13 Jul 2014

Research highlights: B cell control, 'brain fog' in coeliacs and conserving donor hearts for transplant

B cell control in the immune system: review article

B cell control mechanisms
Department of Immunology researchers have published an article reviewing the control of B cells by a group of proteins called TNF superfamily proteins. These proteins trigger necessary signals that activate or regulate the various protective functions of B cells in the immune system, and they are important to understand because B cell pathologies including some cancers or autoimmunity can occur when these functions are disrupted.
Inhibitors of TNF superfamily proteins have also been tested in the clinic, with some becoming successful approved treatments, highlighting the potential for research in this area to lead to new treatments.
Reference: Figgett WA, et al. Roles of ligands from the TNF superfamily in B cell development, function, and regulation. Seminars in Immunology (2014), http://dx.doi.org/10.1016/j.smim.2014.06.001 

Gluten-free diet relieves 'brain fog' in patients with Coeliac disease

Brain fog. Image:
People with coeliac disease often experience 'brain fog' - a feeling of cognitive impairment - in addition to intestinal problems. A new study by Monash researchers shows that following a gluten-free diet can lead to improvements in cognition that correlate with the extent of intestinal healing. Their results suggest that removing gluten from the diet can help coeliac disease sufferers to do better on attention, memory and other mental tasks.

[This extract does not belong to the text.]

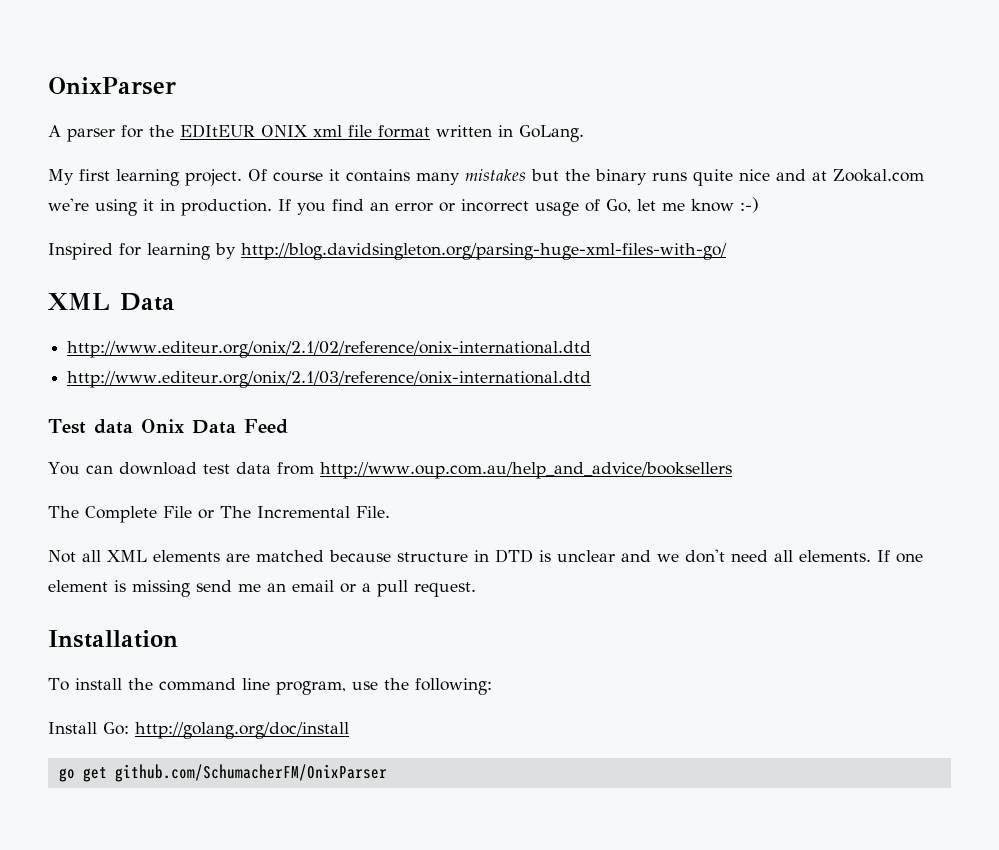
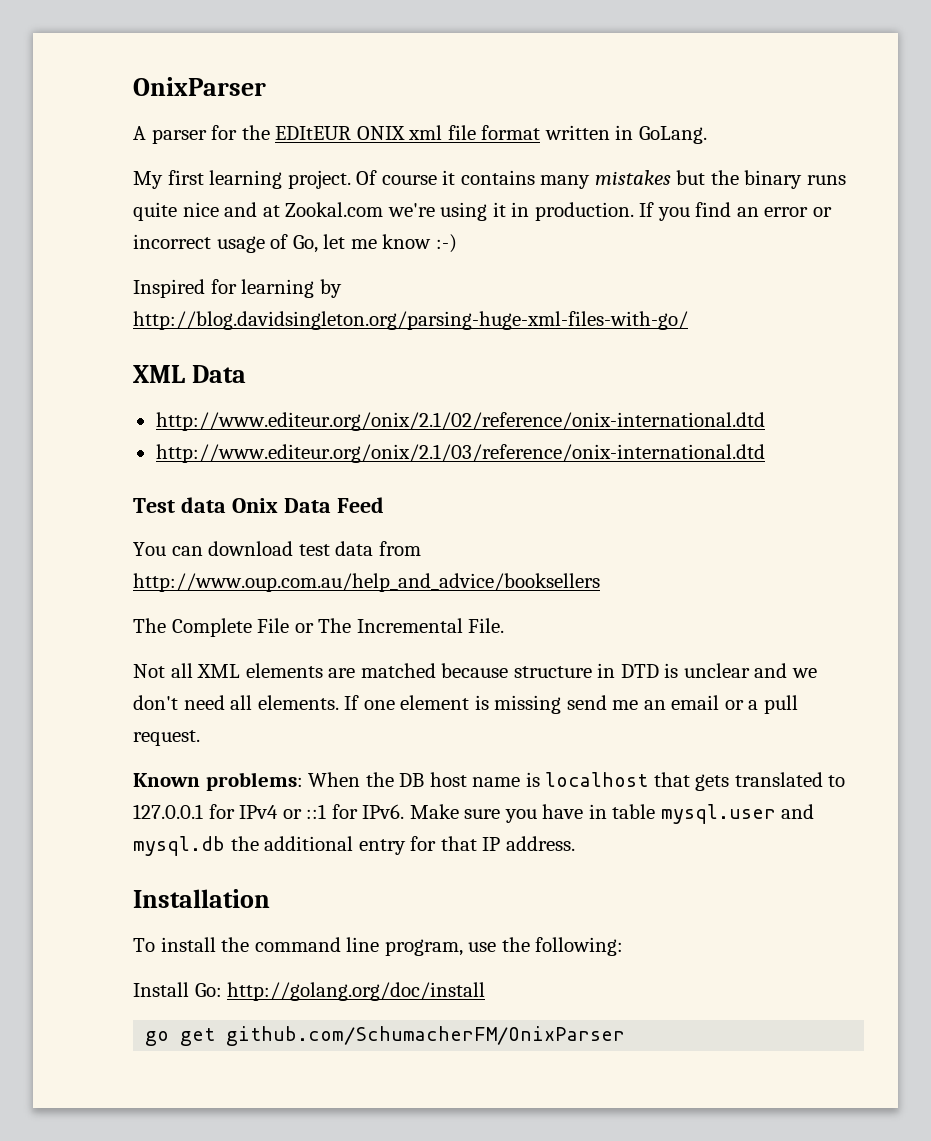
(476, 589) none -> [133,772,846,791] [133,804,815,824] [133,836,575,856] // Known problems: When the DB host name is localhost that gets translated to 127.0.0.1 for IPv4 or ::1 for IPv6. Make sure you have in table mysql.user and mysql.db the additional entry for that IP address.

Twelve-hour reanimation of a human heart following donation after circulatory death

Prof Frank Rosenfeldt
with the ex vivo rig
Despite increasing use of donation after cardiac death (DCD) and encouraging results for non-cardiac transplants, DCD cardiac transplantation has not been widely adopted for two reasons. The DCD heart sustains warm ischaemic injury during the death process and conventional static cold storage significantly adds to the ischaemic injury. Alfred-Monash researchers have developed a simple system for perfusion of the DCD heart with cold crystalloid solution using gravity-feed that can reduce ischaemic injury and potentially render the heart suitable for transplantation.